━━━ Material to process ━━━
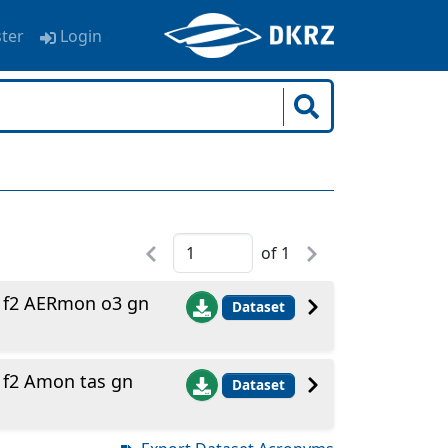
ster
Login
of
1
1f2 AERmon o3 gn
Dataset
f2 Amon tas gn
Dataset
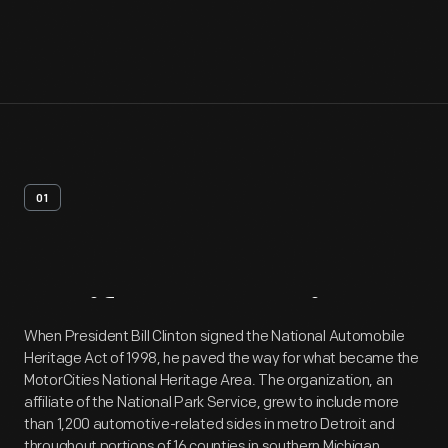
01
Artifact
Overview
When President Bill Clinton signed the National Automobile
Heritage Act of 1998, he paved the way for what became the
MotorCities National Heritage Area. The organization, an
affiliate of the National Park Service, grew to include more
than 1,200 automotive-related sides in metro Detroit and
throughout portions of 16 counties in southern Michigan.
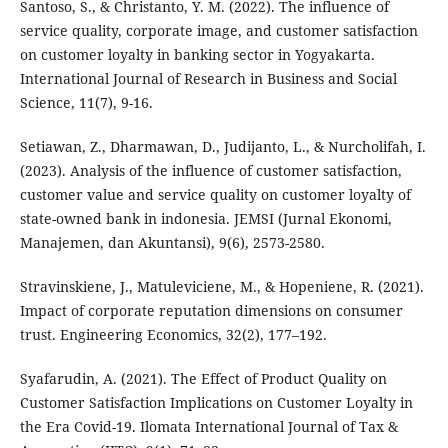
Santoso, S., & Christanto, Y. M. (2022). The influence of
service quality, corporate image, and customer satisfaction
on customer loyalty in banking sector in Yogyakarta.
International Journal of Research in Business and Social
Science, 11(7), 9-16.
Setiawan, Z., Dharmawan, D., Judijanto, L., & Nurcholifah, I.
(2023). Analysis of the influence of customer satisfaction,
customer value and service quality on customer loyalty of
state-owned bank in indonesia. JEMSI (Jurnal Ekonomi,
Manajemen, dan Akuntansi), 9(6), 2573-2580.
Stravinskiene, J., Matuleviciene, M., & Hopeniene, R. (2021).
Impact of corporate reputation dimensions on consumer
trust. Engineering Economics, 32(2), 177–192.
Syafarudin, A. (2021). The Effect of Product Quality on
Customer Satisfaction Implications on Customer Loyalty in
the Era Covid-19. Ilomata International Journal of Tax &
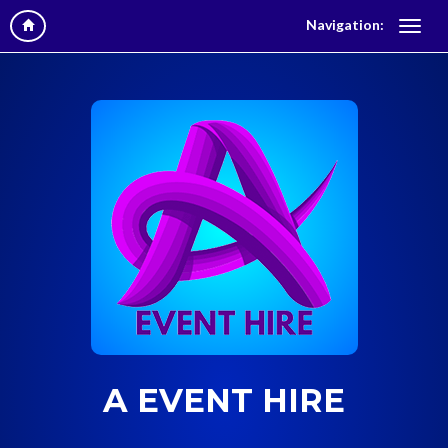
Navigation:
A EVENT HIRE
━━━
━━━ Material to process ━━━
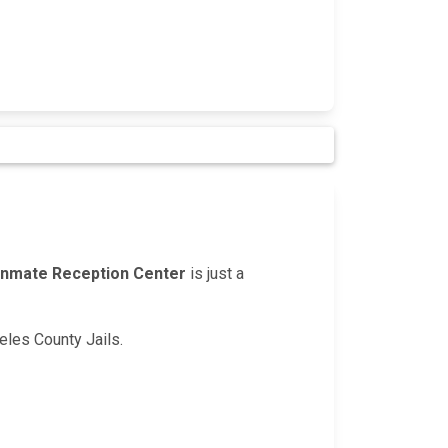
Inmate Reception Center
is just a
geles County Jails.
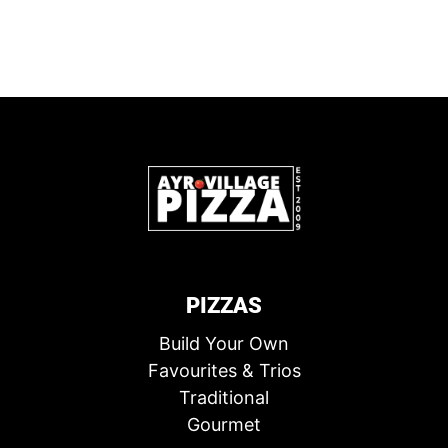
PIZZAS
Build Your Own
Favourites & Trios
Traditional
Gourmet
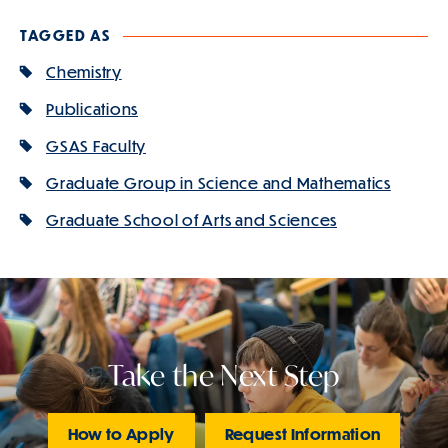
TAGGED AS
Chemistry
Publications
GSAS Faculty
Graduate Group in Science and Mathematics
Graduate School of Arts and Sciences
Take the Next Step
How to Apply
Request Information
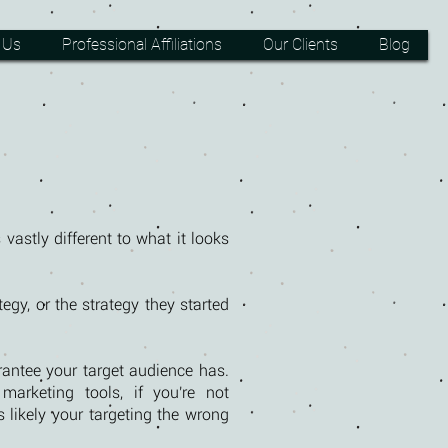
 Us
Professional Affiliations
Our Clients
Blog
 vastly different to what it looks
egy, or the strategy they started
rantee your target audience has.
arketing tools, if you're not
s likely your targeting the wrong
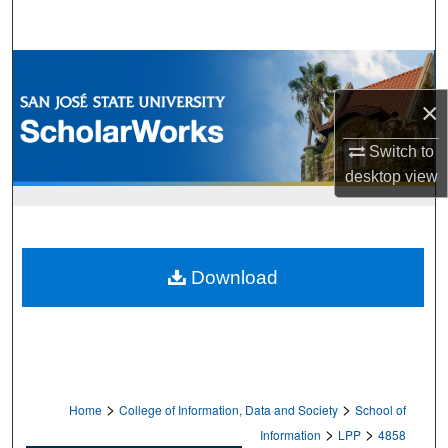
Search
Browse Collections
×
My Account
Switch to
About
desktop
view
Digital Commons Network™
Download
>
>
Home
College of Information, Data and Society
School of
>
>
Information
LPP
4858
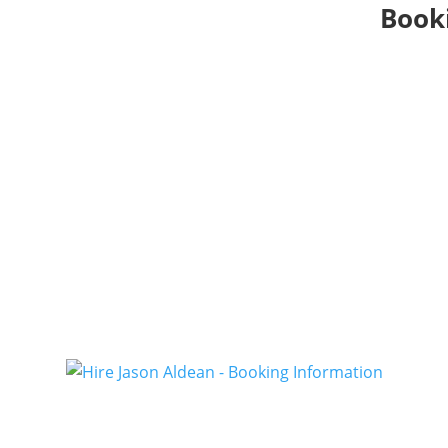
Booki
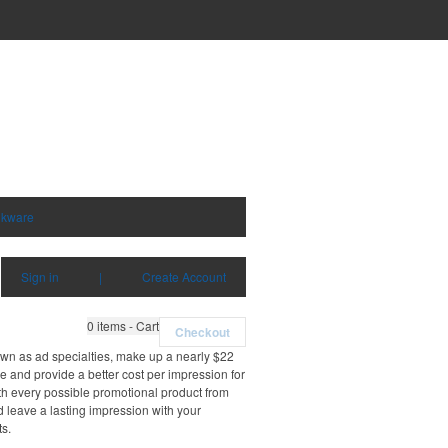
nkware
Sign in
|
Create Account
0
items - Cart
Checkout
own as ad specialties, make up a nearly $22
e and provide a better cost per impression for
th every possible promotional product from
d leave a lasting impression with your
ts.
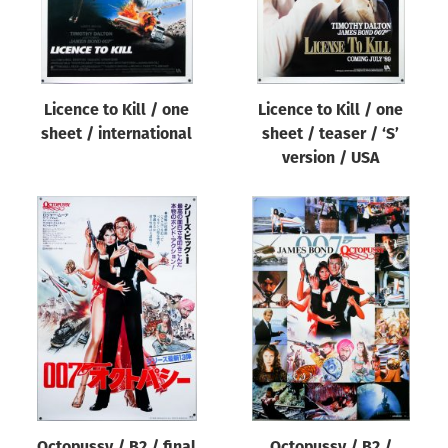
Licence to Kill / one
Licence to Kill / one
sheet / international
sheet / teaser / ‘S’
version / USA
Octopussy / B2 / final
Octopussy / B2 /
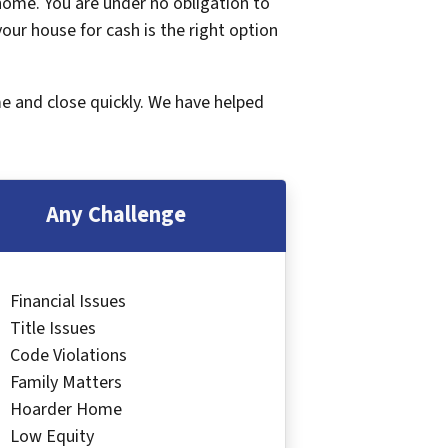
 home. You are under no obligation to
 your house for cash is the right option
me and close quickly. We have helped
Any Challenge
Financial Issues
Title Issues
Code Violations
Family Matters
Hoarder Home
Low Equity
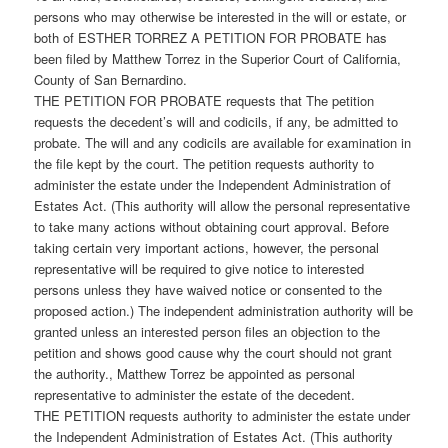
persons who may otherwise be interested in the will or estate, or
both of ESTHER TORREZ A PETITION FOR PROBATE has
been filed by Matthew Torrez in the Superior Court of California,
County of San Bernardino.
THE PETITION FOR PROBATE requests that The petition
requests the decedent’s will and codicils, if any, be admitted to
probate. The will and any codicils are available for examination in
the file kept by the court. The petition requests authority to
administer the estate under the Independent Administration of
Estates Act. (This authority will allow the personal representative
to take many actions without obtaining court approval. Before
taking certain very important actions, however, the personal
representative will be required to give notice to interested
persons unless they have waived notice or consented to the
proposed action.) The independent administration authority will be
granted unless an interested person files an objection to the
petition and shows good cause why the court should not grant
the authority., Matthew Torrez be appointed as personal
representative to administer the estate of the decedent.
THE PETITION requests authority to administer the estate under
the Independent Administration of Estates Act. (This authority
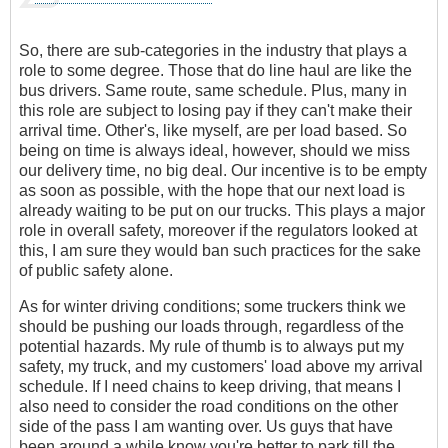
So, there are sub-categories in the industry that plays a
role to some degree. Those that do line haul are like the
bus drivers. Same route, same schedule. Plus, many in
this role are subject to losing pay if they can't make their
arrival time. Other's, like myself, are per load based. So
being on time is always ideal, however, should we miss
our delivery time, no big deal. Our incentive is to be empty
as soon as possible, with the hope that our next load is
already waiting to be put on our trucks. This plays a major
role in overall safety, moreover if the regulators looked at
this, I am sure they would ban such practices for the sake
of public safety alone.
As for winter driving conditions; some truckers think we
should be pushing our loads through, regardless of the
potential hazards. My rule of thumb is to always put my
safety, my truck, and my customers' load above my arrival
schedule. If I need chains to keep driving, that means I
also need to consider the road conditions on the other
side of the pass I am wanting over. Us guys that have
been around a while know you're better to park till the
━━━
━━━ Material to process ━━━
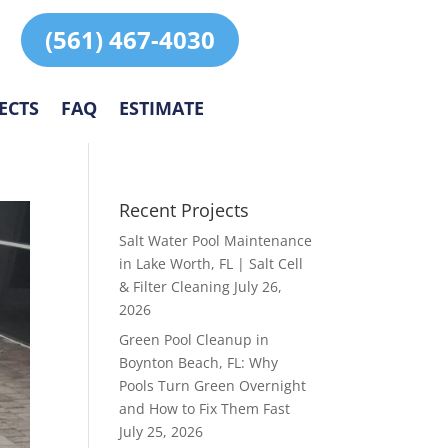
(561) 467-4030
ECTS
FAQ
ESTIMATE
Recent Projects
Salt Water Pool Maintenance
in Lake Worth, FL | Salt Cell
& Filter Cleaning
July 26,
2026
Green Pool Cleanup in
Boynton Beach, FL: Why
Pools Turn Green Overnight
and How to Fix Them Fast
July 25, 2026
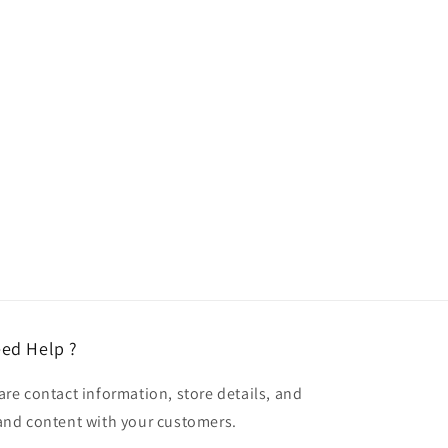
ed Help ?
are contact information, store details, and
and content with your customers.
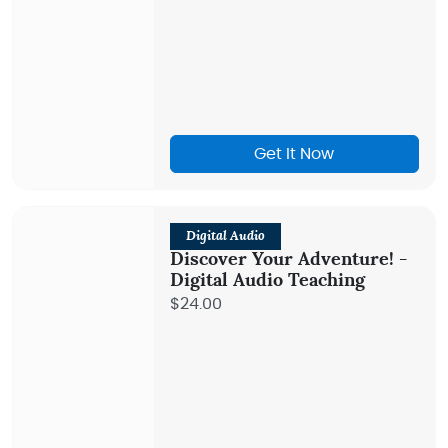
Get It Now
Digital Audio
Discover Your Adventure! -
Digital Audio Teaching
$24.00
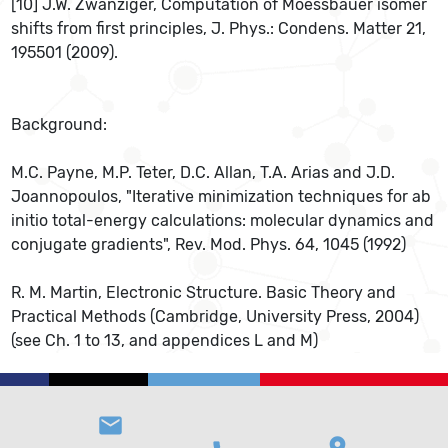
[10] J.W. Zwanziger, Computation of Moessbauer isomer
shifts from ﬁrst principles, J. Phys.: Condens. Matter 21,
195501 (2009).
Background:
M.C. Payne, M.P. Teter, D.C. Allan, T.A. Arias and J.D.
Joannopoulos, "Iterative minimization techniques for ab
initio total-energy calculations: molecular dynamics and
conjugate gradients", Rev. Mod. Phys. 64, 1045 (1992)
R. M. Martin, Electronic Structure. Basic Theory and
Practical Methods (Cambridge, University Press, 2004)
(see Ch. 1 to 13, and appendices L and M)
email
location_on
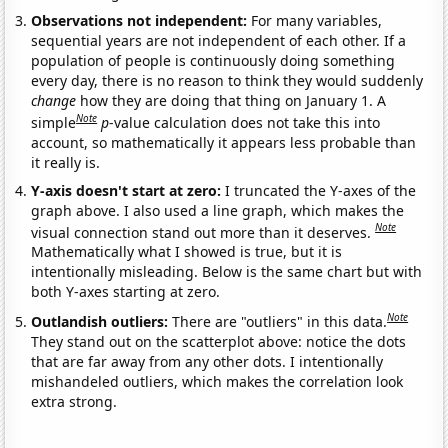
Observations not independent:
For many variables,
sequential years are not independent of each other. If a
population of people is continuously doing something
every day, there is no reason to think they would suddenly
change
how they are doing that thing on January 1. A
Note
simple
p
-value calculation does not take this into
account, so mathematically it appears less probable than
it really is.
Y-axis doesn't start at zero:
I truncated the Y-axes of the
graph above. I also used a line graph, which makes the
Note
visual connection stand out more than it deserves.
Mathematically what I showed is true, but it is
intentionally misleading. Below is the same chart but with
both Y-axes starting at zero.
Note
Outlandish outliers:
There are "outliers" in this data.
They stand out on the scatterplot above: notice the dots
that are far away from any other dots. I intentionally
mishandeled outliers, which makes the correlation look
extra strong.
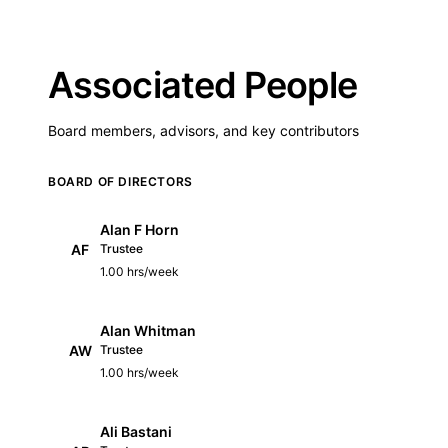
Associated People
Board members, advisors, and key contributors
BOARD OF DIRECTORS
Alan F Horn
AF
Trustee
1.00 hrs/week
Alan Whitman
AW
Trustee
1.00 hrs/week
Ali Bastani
━━━
Requirement ::
Identify each line in the records above that contains the string "notice", treating uppercase and lowercase as different, and copy those lines.

Solution to this exercise ::
representative will be required to give notice to interested
persons unless they have waived notice or consented to the
They stand out on the scatterplot above: notice the dots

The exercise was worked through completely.